What is Poisson D’Avril Tradition?
What is Poisson D’Avril Tradition?
The Poisson D’Avril Tradition?
Estimated reading time: 2 minutes
The most harmless Poisson d’Avril gag (on April Fool’s Day) involves tagging friends and family with a fish taped to their backs without them noticing. The goal is to keep the fish on for as long as possible.
Pranksters have celebrated April 1 since Chaucer’s Canterbury Tales: A fox tricks Chanticleer in “The Vain Cock”. (Wikipedia).
Is studying a new language suspicious?
Cognites—English words or phrases that are similar—help beginners learn a foreign language. While French and English were never linked, historical cross-pollination means that American French learners may guess 30% or more of a random list of terms, according to Paul Pimsleur. Paul Pimsleur, How to Learn a Foreign Language, 2013, p. 11. Learn French with Poisson D’Avril
When the language you’re learning seems arbitrary and the cognates don’t match, it’s suspicious.

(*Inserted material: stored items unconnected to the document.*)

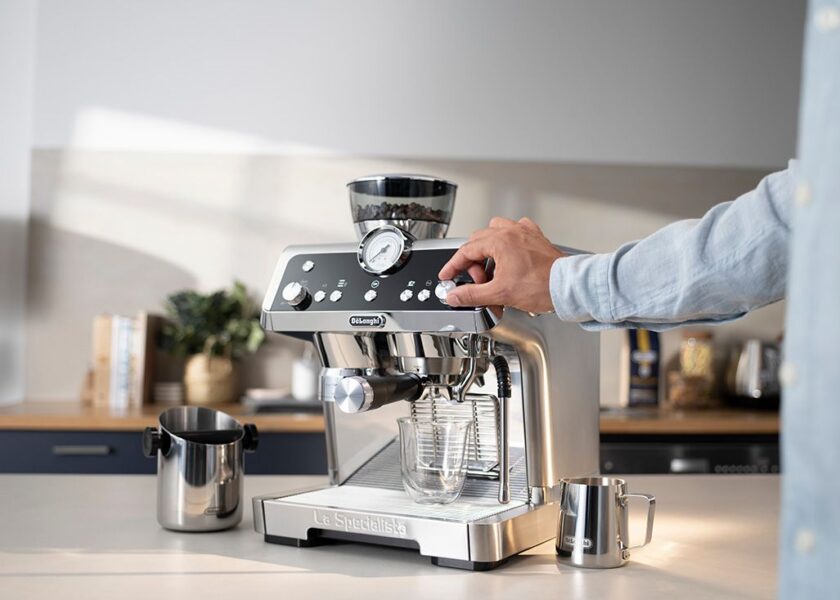
Find the location of a particular element. metal cup is located at coordinates (589, 530).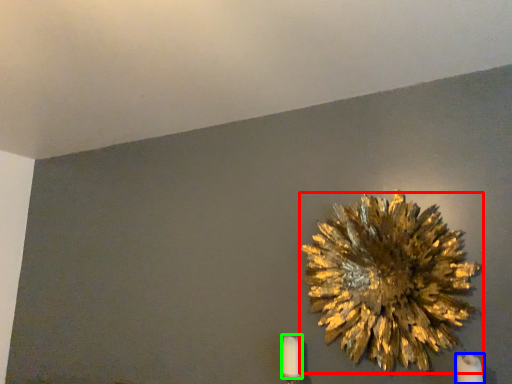
Question: Estimate the real-world distances between objects in this image. Which object is closer to flower (highlighted by a red box), candle (highlighted by a blue box) or candle (highlighted by a green box)?

Choices:
 (A) candle
 (B) candle

Answer: (A)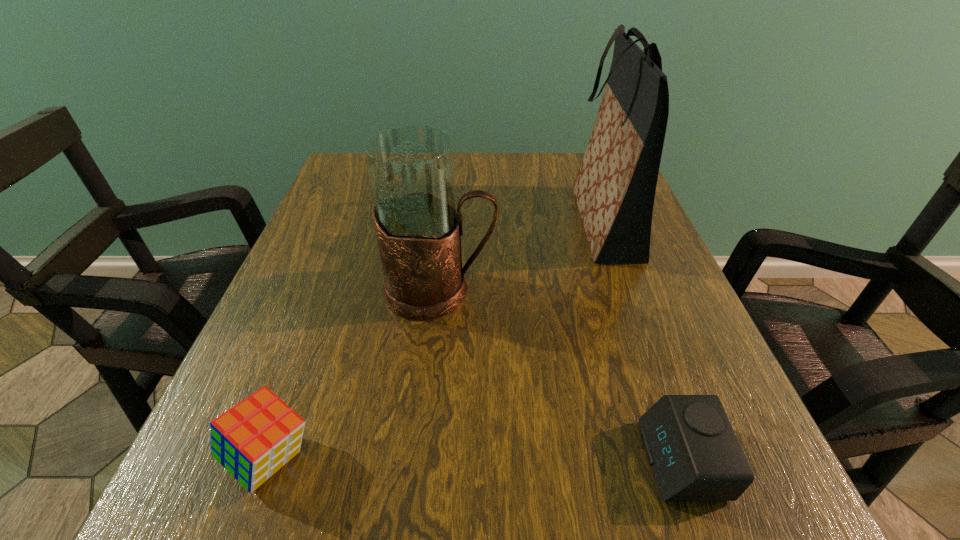
Where is `vacant area that lies between the leftmost object and the pitcher`? The image size is (960, 540). vacant area that lies between the leftmost object and the pitcher is located at coordinates (355, 374).

Locate an element on the screen. Image resolution: width=960 pixels, height=540 pixels. vacant point located between the second object from left to right and the shopping bag is located at coordinates (521, 256).

Find the location of `vacant point located between the third object from right to left and the shopping bag`. vacant point located between the third object from right to left and the shopping bag is located at coordinates (521, 256).

Image resolution: width=960 pixels, height=540 pixels. What are the coordinates of `free space between the shortest object and the shopping bag` in the screenshot? It's located at 642,341.

You are a GUI agent. You are given a task and a screenshot of the screen. Output one action in this format:
    pyautogui.click(x=<x>, y=<y>)
    Task: Click on the free space between the alarm clock and the third tallest object
    
    Given the screenshot: What is the action you would take?
    pyautogui.click(x=476, y=459)

Find the location of `unoccupied position between the shopping bag and the shortest object`. unoccupied position between the shopping bag and the shortest object is located at coordinates (642, 341).

The height and width of the screenshot is (540, 960). I want to click on the third closest object to the pitcher, so [x=694, y=454].

Identify which object is located as the second nearest to the shopping bag. Please provide its 2D coordinates. Your answer should be formatted as a tuple, i.e. [(x, y)], where the tuple contains the x and y coordinates of a point satisfying the conditions above.

[(694, 454)]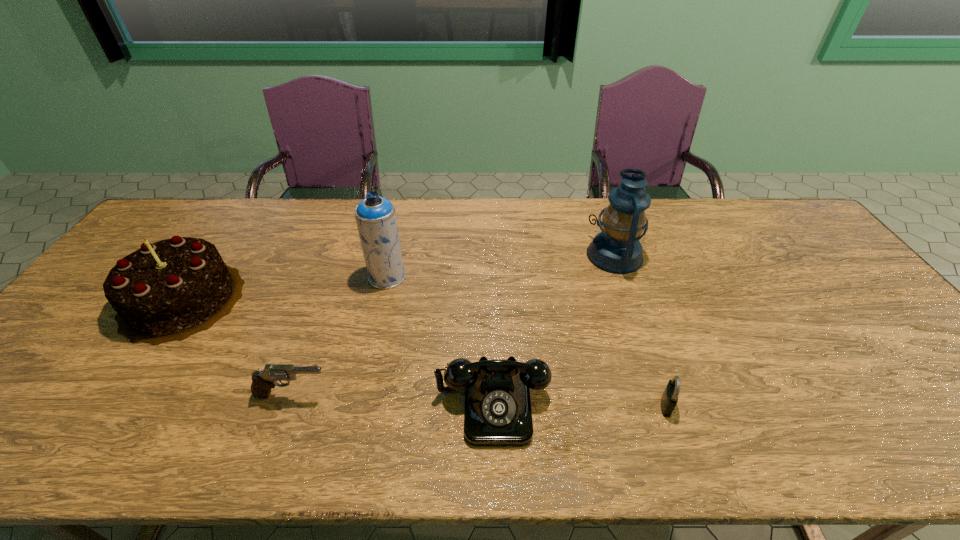
This screenshot has width=960, height=540. I want to click on vacant space at the right edge of the desktop, so click(932, 383).

In the image, there is a desktop. Where is `free region at the far right corner`? free region at the far right corner is located at coordinates (809, 236).

The height and width of the screenshot is (540, 960). I want to click on free space between the fifth object from right to left and the fourth shortest object, so click(x=237, y=347).

Locate an element on the screen. vacant area between the telephone and the lantern is located at coordinates (554, 329).

Locate an element on the screen. The image size is (960, 540). vacant space in between the shortest object and the telephone is located at coordinates (580, 404).

Where is `free spot between the third tallest object and the telephone`? The width and height of the screenshot is (960, 540). free spot between the third tallest object and the telephone is located at coordinates (338, 351).

The width and height of the screenshot is (960, 540). I want to click on blank region between the padlock and the fourth object from left to right, so click(x=580, y=404).

The image size is (960, 540). I want to click on empty space between the third object from right to left and the pistol, so click(393, 399).

Locate an element on the screen. Image resolution: width=960 pixels, height=540 pixels. unoccupied area between the pistol and the fourth shortest object is located at coordinates (237, 347).

Identify the location of vacant space that's between the birthday cake and the aerosol can. Image resolution: width=960 pixels, height=540 pixels. (285, 288).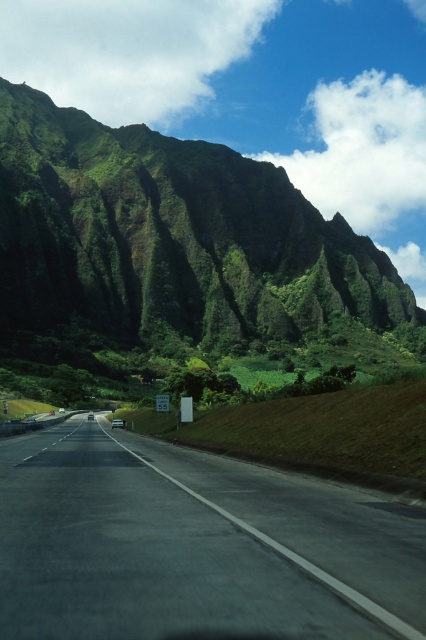
You are driving a car that is 4.5 meters long and want to park it near the green grassy mountain at upper left. The parking spot you found is 5 meters long. Is your car going to fit in the parking spot?

The parking spot is 5 meters long, and the car is 4.5 meters long. Therefore, the car will fit in the parking spot with some space to spare.

You are a driver approaching the black asphalt highway at center. You notice the green grassy mountain at upper left in your rearview mirror. Which object will appear smaller as you continue driving forward?

The green grassy mountain at upper left will appear smaller as you continue driving forward because it is bigger in reality than the black asphalt highway at center, so as you move away from it, its apparent size decreases more rapidly compared to the highway.

You are driving on the black asphalt highway at center and need to navigate around an obstacle. Which direction should you steer to avoid the green grassy mountain at upper left?

The green grassy mountain at upper left is to the right of the black asphalt highway at center, so you should steer to the left to avoid it.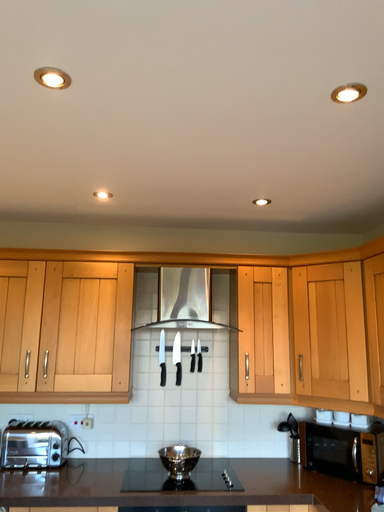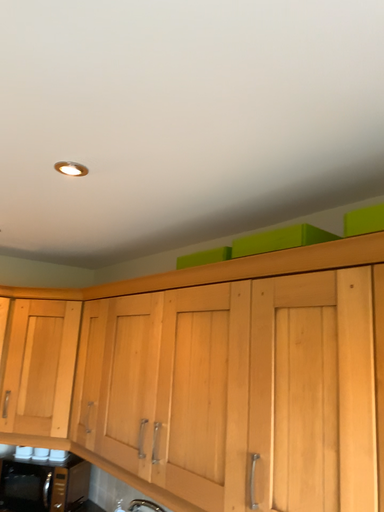
Question: Which way did the camera rotate in the video?

Choices:
 (A) rotated right
 (B) rotated left

Answer: (A)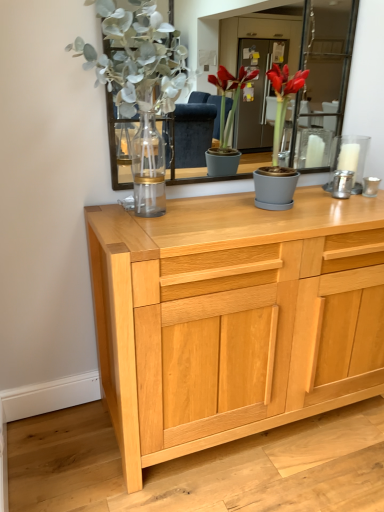
This screenshot has width=384, height=512. I want to click on matte glass vase at upper left, so click(137, 70).

What is the approximate width of silver metallic candle holder at right?

silver metallic candle holder at right is 3.45 inches in width.

What do you see at coordinates (348, 159) in the screenshot? The height and width of the screenshot is (512, 384). I see `silver metallic candle holder at right` at bounding box center [348, 159].

Identify the location of matte gray pot at center. Image resolution: width=384 pixels, height=512 pixels. (278, 147).

From a real-world perspective, is matte gray pot at center above or below matte glass vase at upper left?

In terms of real-world spatial position, matte gray pot at center is below matte glass vase at upper left.

Considering the positions of points (286, 69) and (152, 61), is point (286, 69) farther from camera compared to point (152, 61)?

Yes.

Is matte gray pot at center wider or thinner than matte glass vase at upper left?

matte gray pot at center is thinner than matte glass vase at upper left.

In terms of size, does silver metallic candle holder at right appear bigger or smaller than matte glass vase at upper left?

In the image, silver metallic candle holder at right appears to be smaller than matte glass vase at upper left.

Which of these two, silver metallic candle holder at right or matte glass vase at upper left, is wider?

With larger width is matte glass vase at upper left.

Can you confirm if silver metallic candle holder at right is shorter than matte glass vase at upper left?

Yes.

What's the angular difference between silver metallic candle holder at right and matte glass vase at upper left's facing directions?

The angle between the facing direction of silver metallic candle holder at right and the facing direction of matte glass vase at upper left is 0.723 degrees.

Between matte glass vase at upper left and matte gray pot at center, which one has smaller size?

matte gray pot at center is smaller.

Does matte glass vase at upper left turn towards matte gray pot at center?

No.

Locate an element on the screen. The image size is (384, 512). houseplant lying below the matte glass vase at upper left (from the image's perspective) is located at coordinates (278, 147).

Can you confirm if matte glass vase at upper left is positioned to the left of matte gray pot at center?

Yes.

Looking at this image, from a real-world perspective, between matte glass vase at upper left and light wood cabinet at center, who is vertically lower?

light wood cabinet at center.

From the image's perspective, is matte glass vase at upper left under light wood cabinet at center?

No, from the image's perspective, matte glass vase at upper left is not below light wood cabinet at center.

Is matte glass vase at upper left situated inside light wood cabinet at center or outside?

matte glass vase at upper left is not inside light wood cabinet at center, it's outside.

Which of these two, matte glass vase at upper left or light wood cabinet at center, is smaller?

matte glass vase at upper left is smaller.

Where is `candle holder lying on the right of light wood cabinet at center`? The image size is (384, 512). candle holder lying on the right of light wood cabinet at center is located at coordinates (348, 159).

Would you say light wood cabinet at center contains silver metallic candle holder at right?

No, silver metallic candle holder at right is not surrounded by light wood cabinet at center.

Does light wood cabinet at center have a larger size compared to silver metallic candle holder at right?

Yes.

Is matte gray pot at center thinner than silver metallic candle holder at right?

Incorrect, the width of matte gray pot at center is not less than that of silver metallic candle holder at right.

In terms of size, does matte gray pot at center appear bigger or smaller than silver metallic candle holder at right?

In the image, matte gray pot at center appears to be larger than silver metallic candle holder at right.

Is matte gray pot at center turned away from silver metallic candle holder at right?

No, matte gray pot at center's orientation is not away from silver metallic candle holder at right.

Considering the sizes of objects matte gray pot at center and silver metallic candle holder at right in the image provided, who is shorter, matte gray pot at center or silver metallic candle holder at right?

Standing shorter between the two is silver metallic candle holder at right.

This fishy linguistic mistake reminds me of poisson rouge, the French word for goldfish, which means “red fish.” (I’ll grant that most real goldfish in their bowls are more red than anything else, and that gold, as used in English, is the least realistic description of their patina.)
The big fishy surprise was that these self-same dwellers of foggy octogonal bowls across the US were, for one day in April, the centre of the comedy stage in France and Italy, the wet and frigid rulers of a world turned on its fins.
It turns out that April Fool’s Day in the US is called Poisson d’Avril in France and Pesche d’Aprile in Italy. (From the lack of wonderful vintage post cards online, the Italians may have done this later than the French.)